After the seminar I was really motivated to use the things I've learned to build my own game. So I used the Intel Smoke Demo as a template for my own game architecture. The architecture in the demo supports n-way threading, which is really a good thing if you consider the graph below.
Source: Steam Hardware Survey
You can see that there is a big diversity in number of CPU cores per gaming PC (Xbox has three cores, PS3 has one main core + 6 SPU cores). In the future there will be even more diversity when six and eight core CPUs are getting more common.
In the early days of multicore game programming many games utilized multicore CPUs by splitting their game loop into a render part and game logic part. Both parts were then executed separately on a own thread. QUAKE 4 for example took this approach (see these slides for more infos). On the Xbox 360, the game loop was often split into three parts to utilize all cores (have a look at these Kameo slides for instance).
This approach is called functional decomposition. Works great, but you are specializing for a fixed number of cores. If you have more cores then subsystems, you are wasting CPU power.
A n-way architecture, like the one used in the Intel Smoke Demo, tries to utilize all cores that are available on the machine. This can be achieved by additionally taking advantage of data parallelism. Simply put, this means calculating for loops in parallel (=distributing for loop iterations among threads). For example, if you have 1000 game object and four threads, you can calculate 250 object updates on each thread, ideally taking only 25% of the time (25% only iff each update takes exactly the same time).

The Idea
The core idea behind the Smoke Demo is best illustrated in two pictures.

1. Execution Phase with four threads

In the picture above you can see all the calculation needed for one frame. Each system (AI, Physics, Graphics, Audio, Input) is getting scheduled to one of the four available worker threads. Once a system is scheduled, it can split its work into subtasks to take advantage of data parallelism (AI and Physics are doing this in the picture).
Every system works on its own copy of game data.
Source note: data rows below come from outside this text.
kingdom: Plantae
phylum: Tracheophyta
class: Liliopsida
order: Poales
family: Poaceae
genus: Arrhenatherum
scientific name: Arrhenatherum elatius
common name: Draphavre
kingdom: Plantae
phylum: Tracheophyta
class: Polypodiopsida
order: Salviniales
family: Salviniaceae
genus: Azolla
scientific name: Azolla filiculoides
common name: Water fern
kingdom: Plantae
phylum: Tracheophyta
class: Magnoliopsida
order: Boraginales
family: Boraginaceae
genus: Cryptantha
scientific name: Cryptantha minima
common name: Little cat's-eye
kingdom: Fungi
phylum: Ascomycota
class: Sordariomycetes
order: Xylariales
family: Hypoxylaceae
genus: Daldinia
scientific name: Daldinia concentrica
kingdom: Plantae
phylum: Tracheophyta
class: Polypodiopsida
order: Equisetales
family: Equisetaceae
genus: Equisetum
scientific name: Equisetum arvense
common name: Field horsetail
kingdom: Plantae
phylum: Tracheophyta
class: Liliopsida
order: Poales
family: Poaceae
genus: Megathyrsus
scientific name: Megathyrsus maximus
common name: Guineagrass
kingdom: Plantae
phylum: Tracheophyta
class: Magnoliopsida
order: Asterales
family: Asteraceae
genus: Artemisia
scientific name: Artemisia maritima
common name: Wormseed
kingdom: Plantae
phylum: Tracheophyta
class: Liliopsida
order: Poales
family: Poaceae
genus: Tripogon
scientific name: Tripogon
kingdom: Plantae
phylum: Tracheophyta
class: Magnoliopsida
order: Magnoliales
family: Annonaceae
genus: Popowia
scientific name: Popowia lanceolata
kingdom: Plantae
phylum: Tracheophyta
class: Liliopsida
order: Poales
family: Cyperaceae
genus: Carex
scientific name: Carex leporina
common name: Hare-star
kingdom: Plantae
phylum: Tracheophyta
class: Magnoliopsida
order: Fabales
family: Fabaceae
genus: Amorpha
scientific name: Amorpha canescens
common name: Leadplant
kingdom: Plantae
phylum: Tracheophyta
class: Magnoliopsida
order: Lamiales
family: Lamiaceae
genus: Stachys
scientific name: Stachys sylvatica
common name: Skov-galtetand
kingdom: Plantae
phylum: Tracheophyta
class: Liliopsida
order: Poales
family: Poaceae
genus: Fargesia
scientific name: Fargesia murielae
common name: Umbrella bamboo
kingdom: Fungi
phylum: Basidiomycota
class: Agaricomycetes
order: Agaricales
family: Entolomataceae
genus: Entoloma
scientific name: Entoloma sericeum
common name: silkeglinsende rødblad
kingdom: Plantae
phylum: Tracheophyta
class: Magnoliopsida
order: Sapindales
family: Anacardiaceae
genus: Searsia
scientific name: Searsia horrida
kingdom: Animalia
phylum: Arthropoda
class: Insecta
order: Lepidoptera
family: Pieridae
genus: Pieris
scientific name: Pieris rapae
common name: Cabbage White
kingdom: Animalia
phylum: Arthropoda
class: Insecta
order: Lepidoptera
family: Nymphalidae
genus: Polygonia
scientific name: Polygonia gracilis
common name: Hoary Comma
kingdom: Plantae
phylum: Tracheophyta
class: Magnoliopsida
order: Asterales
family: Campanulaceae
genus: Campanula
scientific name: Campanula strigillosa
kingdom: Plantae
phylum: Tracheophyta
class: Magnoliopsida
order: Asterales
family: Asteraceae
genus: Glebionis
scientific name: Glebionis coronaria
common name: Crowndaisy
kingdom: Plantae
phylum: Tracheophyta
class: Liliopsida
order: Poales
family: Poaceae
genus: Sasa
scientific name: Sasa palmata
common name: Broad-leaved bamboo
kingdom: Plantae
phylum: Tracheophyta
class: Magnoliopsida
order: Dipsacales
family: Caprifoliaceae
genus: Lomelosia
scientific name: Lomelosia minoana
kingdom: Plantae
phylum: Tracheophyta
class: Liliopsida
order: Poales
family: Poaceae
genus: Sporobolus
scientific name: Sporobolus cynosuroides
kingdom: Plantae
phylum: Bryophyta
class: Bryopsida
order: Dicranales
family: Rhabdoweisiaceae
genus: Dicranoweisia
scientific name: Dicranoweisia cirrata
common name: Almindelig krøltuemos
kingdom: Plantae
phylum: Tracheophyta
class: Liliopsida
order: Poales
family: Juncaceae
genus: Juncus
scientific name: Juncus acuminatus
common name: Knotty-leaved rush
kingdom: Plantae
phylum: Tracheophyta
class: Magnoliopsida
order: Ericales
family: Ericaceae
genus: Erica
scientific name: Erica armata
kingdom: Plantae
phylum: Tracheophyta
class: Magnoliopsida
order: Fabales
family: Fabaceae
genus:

This is needed to make them independent from each other, so that they can run in parallel. After each frame, the system's game data copy is getting updated by the Change Manager (see picture below).
To make this possible, every relevant game data change has to be queued up in the Change Manager before (symbolized by the arrows in picture one).

2. Change distribution Phase
To sum this all up, here is a short list of the pros and cons for this architecture:

Pros:
  • Performance: Scales to an arbitrary number of CPU cores.
  • Good maintainability: Strict separation of concerns between the system. You can even replace a system completely without affecting the other systems.
Cons:
  • Higher memory consumption: Every system has to have an own copy of needed game data.
  • Overhead: Caused by change collection and distribution
  • Latencies:  All systems work on old data (from the last frame).